**Task to carry out:** Copy the data from the line containing "pose: elev=130.5 azim=257.4" through the end of the data, substituting "distance" for "dist" and leaving everything else unchanged.

>> BEGIN Data entries

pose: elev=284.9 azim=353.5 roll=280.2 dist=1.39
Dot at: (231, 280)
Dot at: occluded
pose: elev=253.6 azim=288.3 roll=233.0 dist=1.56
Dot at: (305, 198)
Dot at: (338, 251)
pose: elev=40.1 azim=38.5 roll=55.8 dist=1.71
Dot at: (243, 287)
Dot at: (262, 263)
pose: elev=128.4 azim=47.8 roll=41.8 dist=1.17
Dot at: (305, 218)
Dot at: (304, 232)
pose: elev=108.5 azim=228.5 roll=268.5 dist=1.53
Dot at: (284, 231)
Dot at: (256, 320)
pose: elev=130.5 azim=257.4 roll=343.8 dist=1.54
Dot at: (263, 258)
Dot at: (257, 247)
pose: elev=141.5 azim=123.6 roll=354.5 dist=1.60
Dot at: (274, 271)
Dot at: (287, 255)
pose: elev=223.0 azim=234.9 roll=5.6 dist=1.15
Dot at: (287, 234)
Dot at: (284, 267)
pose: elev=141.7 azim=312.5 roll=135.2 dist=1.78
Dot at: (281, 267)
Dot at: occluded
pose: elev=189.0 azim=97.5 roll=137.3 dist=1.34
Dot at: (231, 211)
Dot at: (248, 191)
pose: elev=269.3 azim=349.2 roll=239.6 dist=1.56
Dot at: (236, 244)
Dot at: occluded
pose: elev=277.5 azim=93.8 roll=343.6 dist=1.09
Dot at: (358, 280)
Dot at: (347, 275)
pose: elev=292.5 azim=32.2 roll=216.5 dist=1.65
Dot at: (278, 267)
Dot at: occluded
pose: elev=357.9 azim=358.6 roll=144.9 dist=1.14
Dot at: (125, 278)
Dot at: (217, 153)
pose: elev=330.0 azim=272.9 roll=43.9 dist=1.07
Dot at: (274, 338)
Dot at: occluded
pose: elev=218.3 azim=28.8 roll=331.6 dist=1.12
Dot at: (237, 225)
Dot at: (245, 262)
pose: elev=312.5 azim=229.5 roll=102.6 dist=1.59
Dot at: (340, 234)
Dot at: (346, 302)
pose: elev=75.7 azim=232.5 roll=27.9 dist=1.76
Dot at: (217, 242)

>> END Data entries

**Answer to the task:**
pose: elev=130.5 azim=257.4 roll=343.8 distance=1.54
Dot at: (263, 258)
Dot at: (257, 247)
pose: elev=141.5 azim=123.6 roll=354.5 distance=1.60
Dot at: (274, 271)
Dot at: (287, 255)
pose: elev=223.0 azim=234.9 roll=5.6 distance=1.15
Dot at: (287, 234)
Dot at: (284, 267)
pose: elev=141.7 azim=312.5 roll=135.2 distance=1.78
Dot at: (281, 267)
Dot at: occluded
pose: elev=189.0 azim=97.5 roll=137.3 distance=1.34
Dot at: (231, 211)
Dot at: (248, 191)
pose: elev=269.3 azim=349.2 roll=239.6 distance=1.56
Dot at: (236, 244)
Dot at: occluded
pose: elev=277.5 azim=93.8 roll=343.6 distance=1.09
Dot at: (358, 280)
Dot at: (347, 275)
pose: elev=292.5 azim=32.2 roll=216.5 distance=1.65
Dot at: (278, 267)
Dot at: occluded
pose: elev=357.9 azim=358.6 roll=144.9 distance=1.14
Dot at: (125, 278)
Dot at: (217, 153)
pose: elev=330.0 azim=272.9 roll=43.9 distance=1.07
Dot at: (274, 338)
Dot at: occluded
pose: elev=218.3 azim=28.8 roll=331.6 distance=1.12
Dot at: (237, 225)
Dot at: (245, 262)
pose: elev=312.5 azim=229.5 roll=102.6 distance=1.59
Dot at: (340, 234)
Dot at: (346, 302)
pose: elev=75.7 azim=232.5 roll=27.9 distance=1.76
Dot at: (217, 242)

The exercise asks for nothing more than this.